Mindestens 27 Tote durch Bootsunglück: Flüchtlinge ertrinken bei Havarie vor der Küste
zuletzt aktualisiert: 15.12.2010 - 12:33Sydney (RPO). Bei einem Flüchtlingsdrama sind am Mittwoch vor der australischen Küste mindestens 27 Menschen ums Leben gekommen. Bei rauer See zerschellte nach Angaben von Augenzeugen ein Flüchtlingsboot aus Holz an den Klippen der Weihnachtsinsel im Indischen Ozean. Dem australischen Grenzschutz zufolge kamen mindestens 27 Menschen bei dem Unglück ums Leben.
41 Flüchtlinge konnten demnach bis zum frühen Abend lebend aus dem Wasser gezogen werden. Ein weiterer habe sich selbst an Land in Sicherheit bringen können. Der Rettungseinsatz solle noch bis zum Einbruch der Dunkelheit weitergehen. Angesichts der stürmischen See seien die Bedingungen jedoch "sehr schwierig und gefährlich", hieß es in einer Mitteilung der Behörde.

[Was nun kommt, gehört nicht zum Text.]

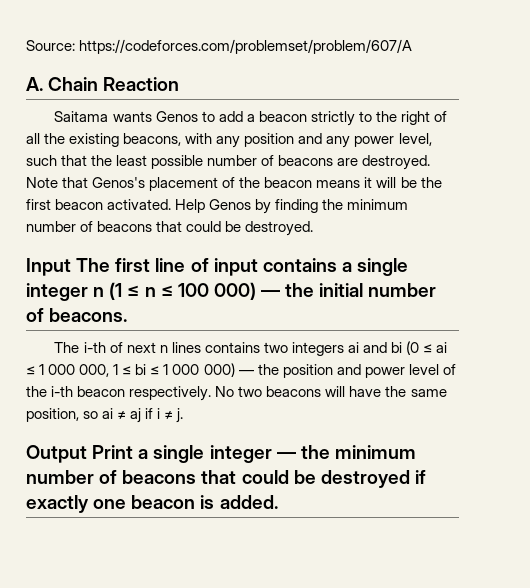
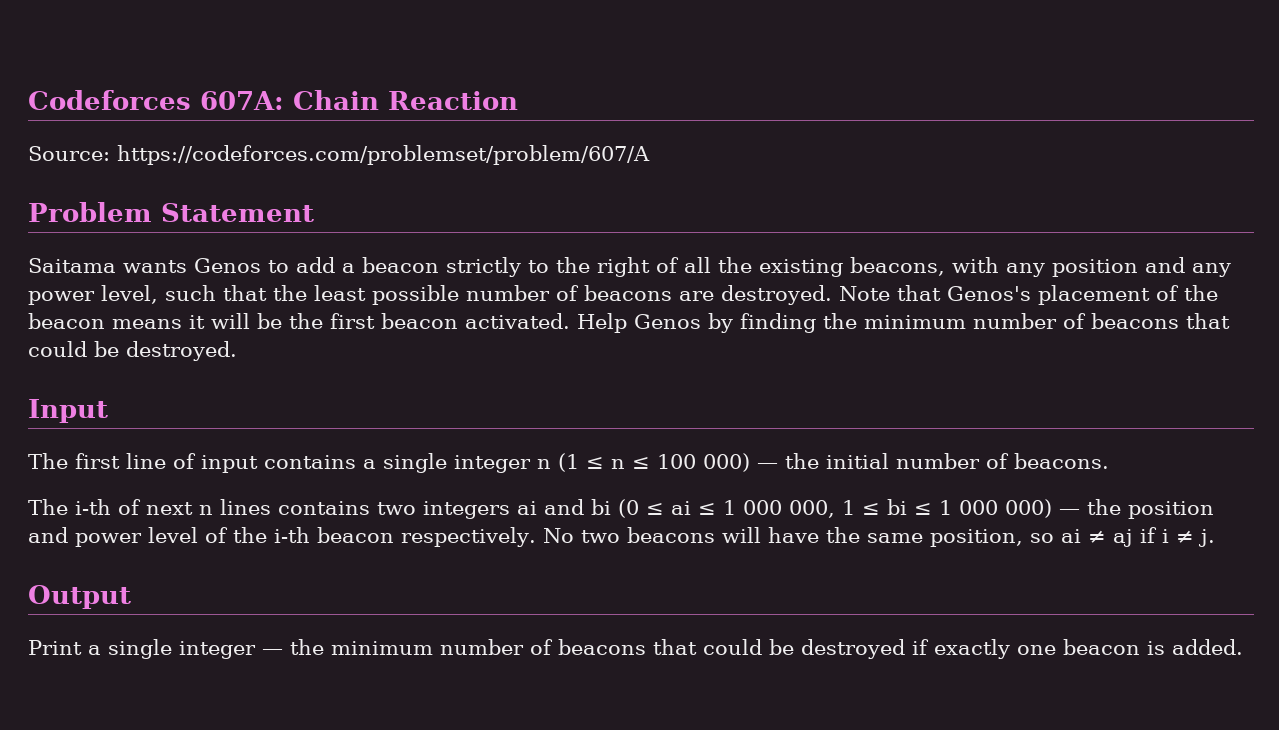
(26, 45) none -> [28,90,518,110] Codeforces 607A: Chain Reaction //
[26,77,180,91] A. Chain Reaction -> [28,202,314,222] Problem Statement
(71, 267) none -> (108, 411) //
(87, 454) none -> (131, 597) //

Nach Angaben der Organisation Fliegende Ärzte könnten bis zu 50 Menschen bei dem tragischen Unglück ums Leben gekommen sein. Herangeeilte Bewohner der Weihnachtsinsel berichteten von erschreckenden Szenen. Zahlreiche Insassen des Bootes wurden demnach bei dem heftigen Wellengang gegen die Felsen vor der Küste geschleudert. Durch die stürmische See seien zudem die ins Wasser geworfenen Schwimmwesten wieder an die Küste getrieben worden. Nach Angaben von Flüchtlingsvertretern stammte das Boot aus dem Irak oder dem Iran. Es sollen zahlreiche Frauen und Kinder an Bord gewesen sein.

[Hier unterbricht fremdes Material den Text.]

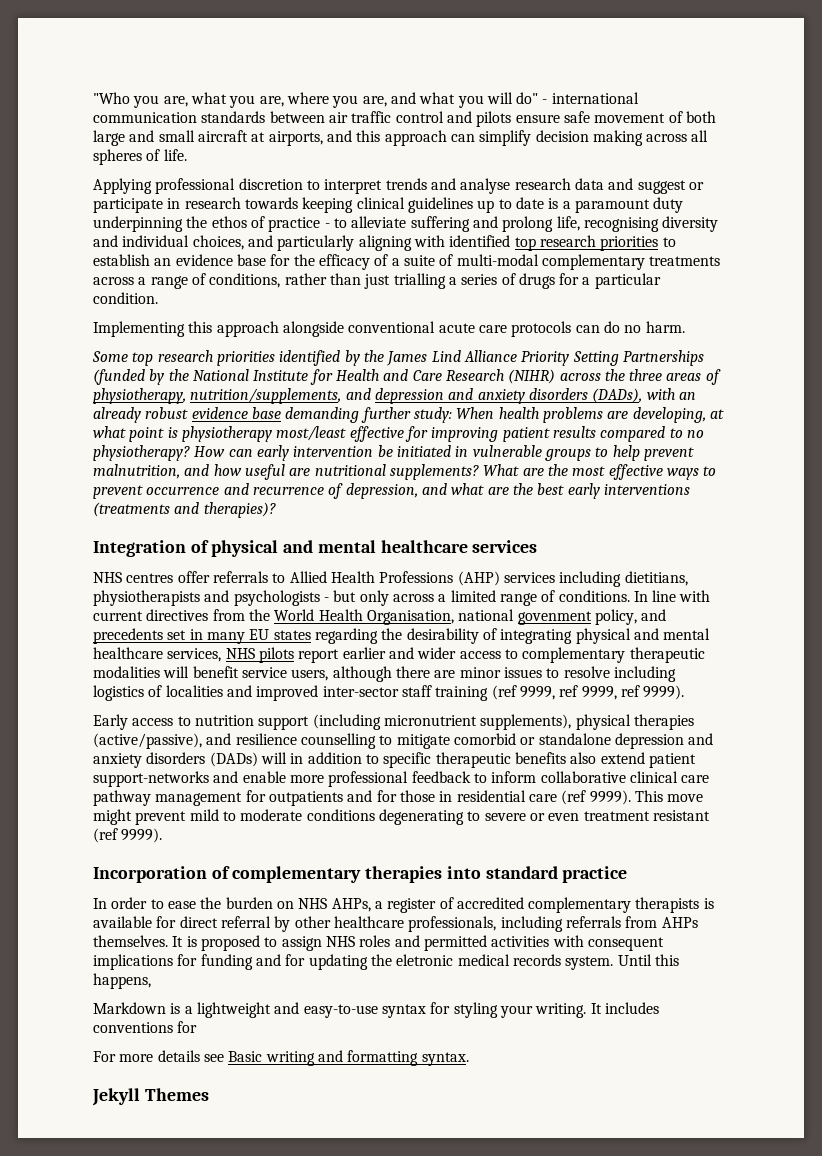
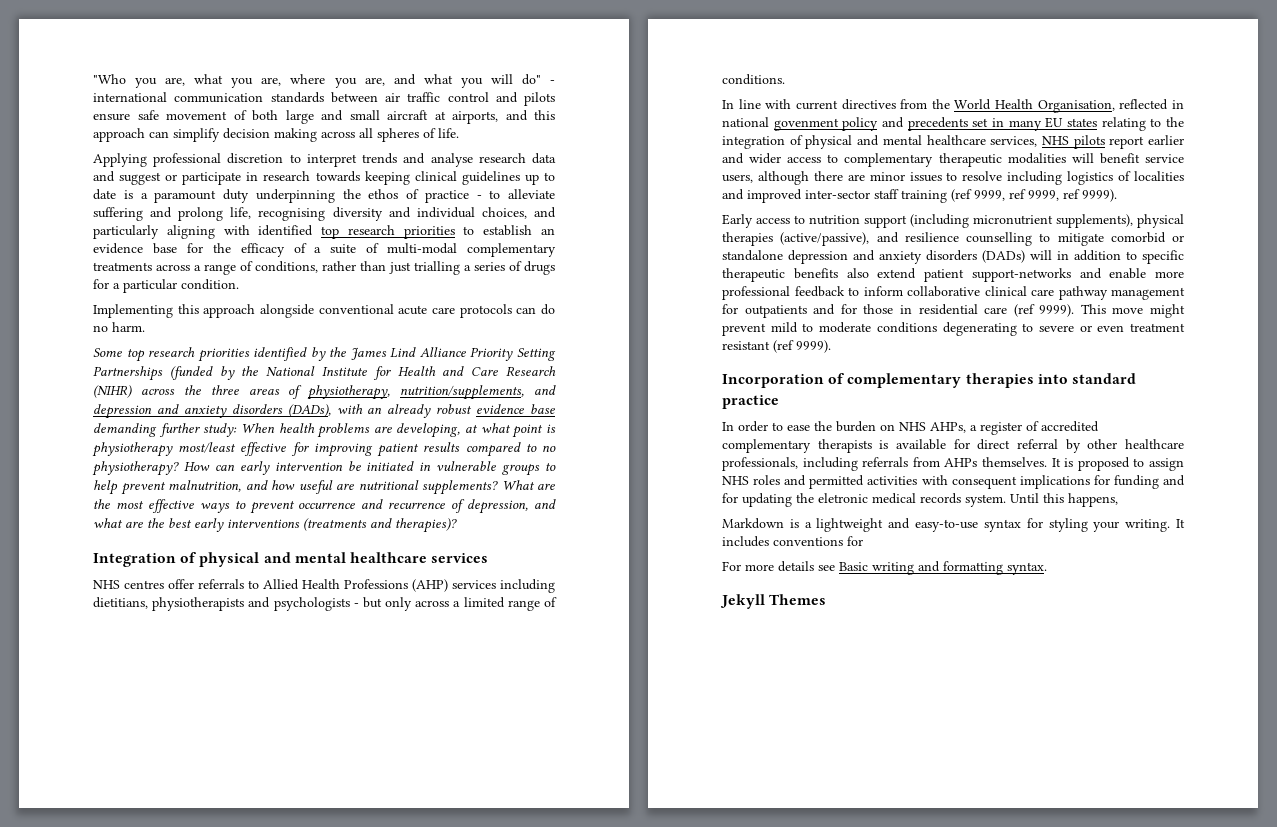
(630, 596) none -> (785, 79) //
(454, 617) none -> [1119,99,1184,110] reflected in
[594,609,637,625] policy, -> [842,117,879,131] policy
[314,628,573,644] regarding the desirability of integrating -> [1101,117,1184,131] [722,135,803,149] relating to the integration of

Die Zeitung "The West Australian" zeigte auf ihrer Website Bilder, wie ein hölzernes, etwa neun Meter langes Boot auf Felsen kracht und zerbricht. Ein Anwohner, der in der Nähe der Klippen lebt, Simon Prince, berichtete, er sei von lauten Stimmen wach geworden. Zuerst habe er gedacht, dass gejubelt werde, dann sei er vor sein Haus gegangen und habe Menschen auf dem Boot gesehen, die um Hilfe schrien, sagte er der Nachrichtenagentur AP. "Der Motor war ausgefallen."
Prince rief die Polizei und bald waren Dutzende Menschen auf den Klippen, die überlegten, wie sie bei dem Sturm und den großen Wellen helfen konnten. Auf dem Boot seien etwa 50 Menschen gewesen. Es habe eine Stunde gedauert, bis das Boot schließlich auf den Felsen gekracht sei, sagte Prince. Dann seien alle an Bord zur Landseite gerannt, was das schlimmste gewesen sei, was hätte passieren können. "Ich glaube nicht, dass sie schwimmen konnten." Es seien nur zwei Rettungsboote an Bord gewesen, sagte Prince. Andere Anwohner berichteten, sie hätten mitangesehen, wie Menschen ertrunken seien.
Auf der Weihnachtsinsel gibt es ein Aufnahmelager für Asylsuchende, das offenbar Ziel der Menschen war.